#### [Exercise objective]
Filter the records below and copy every line containing the word "with".

Start of Block

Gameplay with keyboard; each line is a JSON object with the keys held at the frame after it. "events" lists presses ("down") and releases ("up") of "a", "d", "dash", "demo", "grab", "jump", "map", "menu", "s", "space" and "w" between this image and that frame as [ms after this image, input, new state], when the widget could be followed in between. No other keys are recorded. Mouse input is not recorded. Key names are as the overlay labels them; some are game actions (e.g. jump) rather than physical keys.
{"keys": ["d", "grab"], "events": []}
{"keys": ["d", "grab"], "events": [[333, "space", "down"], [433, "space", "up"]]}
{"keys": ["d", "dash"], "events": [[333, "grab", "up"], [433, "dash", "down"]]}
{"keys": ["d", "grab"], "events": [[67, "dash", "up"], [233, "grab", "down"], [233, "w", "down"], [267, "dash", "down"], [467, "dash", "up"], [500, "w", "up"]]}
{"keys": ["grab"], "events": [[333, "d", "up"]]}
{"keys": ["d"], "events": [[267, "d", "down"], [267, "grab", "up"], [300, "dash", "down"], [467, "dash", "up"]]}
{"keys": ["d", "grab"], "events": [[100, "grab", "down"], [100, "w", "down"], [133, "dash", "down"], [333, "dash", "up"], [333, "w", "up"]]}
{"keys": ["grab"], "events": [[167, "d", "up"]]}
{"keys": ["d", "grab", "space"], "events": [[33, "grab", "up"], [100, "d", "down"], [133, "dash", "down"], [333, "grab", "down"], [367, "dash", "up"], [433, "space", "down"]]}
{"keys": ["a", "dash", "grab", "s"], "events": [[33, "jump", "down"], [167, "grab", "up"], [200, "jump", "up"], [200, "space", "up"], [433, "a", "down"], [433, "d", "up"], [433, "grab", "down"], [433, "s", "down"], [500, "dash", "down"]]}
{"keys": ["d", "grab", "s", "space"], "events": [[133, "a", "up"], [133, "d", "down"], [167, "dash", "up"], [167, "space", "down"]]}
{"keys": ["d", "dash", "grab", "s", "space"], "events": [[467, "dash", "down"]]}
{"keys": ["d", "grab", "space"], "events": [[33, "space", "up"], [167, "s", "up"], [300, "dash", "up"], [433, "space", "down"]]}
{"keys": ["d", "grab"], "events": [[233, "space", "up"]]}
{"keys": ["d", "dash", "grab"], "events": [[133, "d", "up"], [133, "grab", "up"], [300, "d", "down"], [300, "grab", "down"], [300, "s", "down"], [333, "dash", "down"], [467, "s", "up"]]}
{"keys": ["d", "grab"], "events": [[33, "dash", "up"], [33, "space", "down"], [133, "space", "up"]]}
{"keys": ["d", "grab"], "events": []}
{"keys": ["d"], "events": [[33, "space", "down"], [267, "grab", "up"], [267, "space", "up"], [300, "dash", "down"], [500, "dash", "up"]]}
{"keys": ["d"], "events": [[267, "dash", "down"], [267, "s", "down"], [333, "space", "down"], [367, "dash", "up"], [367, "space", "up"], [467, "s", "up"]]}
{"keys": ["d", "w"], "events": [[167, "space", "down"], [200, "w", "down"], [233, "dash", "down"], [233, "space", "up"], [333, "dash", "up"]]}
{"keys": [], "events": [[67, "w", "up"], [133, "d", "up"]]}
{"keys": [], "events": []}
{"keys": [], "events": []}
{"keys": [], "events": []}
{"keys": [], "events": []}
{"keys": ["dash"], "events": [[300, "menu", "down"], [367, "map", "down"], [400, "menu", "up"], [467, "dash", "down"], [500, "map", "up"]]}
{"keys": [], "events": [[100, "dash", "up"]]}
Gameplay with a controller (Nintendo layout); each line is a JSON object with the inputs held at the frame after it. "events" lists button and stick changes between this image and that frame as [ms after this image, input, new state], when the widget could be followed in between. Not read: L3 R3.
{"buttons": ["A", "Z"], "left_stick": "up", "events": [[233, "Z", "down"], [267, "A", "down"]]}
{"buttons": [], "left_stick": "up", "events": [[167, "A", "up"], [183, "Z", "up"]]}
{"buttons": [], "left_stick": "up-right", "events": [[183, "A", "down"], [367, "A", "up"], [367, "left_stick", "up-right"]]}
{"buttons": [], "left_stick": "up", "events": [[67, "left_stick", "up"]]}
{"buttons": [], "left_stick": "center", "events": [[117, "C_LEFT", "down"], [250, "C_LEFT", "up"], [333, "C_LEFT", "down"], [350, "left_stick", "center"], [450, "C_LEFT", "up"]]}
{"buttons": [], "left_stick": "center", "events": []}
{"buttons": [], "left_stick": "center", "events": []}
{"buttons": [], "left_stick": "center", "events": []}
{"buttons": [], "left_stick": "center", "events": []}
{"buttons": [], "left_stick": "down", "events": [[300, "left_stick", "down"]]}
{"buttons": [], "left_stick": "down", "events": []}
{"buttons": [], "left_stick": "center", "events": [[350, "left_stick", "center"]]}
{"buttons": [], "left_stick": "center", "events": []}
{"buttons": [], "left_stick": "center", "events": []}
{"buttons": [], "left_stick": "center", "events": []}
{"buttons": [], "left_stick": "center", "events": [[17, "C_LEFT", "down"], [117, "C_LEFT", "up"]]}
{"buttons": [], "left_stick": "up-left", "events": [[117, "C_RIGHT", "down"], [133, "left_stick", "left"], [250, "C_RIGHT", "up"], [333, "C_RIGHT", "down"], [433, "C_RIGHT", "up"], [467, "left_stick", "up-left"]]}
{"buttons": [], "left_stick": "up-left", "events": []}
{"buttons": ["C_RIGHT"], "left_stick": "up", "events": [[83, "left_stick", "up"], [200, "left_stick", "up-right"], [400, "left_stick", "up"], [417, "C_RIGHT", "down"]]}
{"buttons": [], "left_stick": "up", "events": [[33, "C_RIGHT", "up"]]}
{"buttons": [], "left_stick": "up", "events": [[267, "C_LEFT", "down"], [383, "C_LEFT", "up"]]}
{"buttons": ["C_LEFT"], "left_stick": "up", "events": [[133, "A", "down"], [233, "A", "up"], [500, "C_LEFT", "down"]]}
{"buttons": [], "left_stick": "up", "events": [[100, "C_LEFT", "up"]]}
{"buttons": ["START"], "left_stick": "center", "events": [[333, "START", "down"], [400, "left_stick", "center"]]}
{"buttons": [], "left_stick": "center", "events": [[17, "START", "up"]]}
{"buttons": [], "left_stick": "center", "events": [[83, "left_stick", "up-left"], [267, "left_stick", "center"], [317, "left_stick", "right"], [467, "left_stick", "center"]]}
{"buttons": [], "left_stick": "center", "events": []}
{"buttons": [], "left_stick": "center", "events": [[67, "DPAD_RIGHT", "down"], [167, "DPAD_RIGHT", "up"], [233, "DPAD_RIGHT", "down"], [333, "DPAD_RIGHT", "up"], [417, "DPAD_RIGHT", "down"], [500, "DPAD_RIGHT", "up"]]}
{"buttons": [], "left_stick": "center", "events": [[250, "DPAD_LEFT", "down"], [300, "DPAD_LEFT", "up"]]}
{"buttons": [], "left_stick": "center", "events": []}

End of Block

#### [Answer space]
Gameplay with keyboard; each line is a JSON object with the keys held at the frame after it. "events" lists presses ("down") and releases ("up") of "a", "d", "dash", "demo", "grab", "jump", "map", "menu", "s", "space" and "w" between this image and that frame as [ms after this image, input, new state], when the widget could be followed in between. No other keys are recorded. Mouse input is not recorded. Key names are as the overlay labels them; some are game actions (e.g. jump) rather than physical keys.
Gameplay with a controller (Nintendo layout); each line is a JSON object with the inputs held at the frame after it. "events" lists button and stick changes between this image and that frame as [ms after this image, input, new state], when the widget could be followed in between. Not read: L3 R3.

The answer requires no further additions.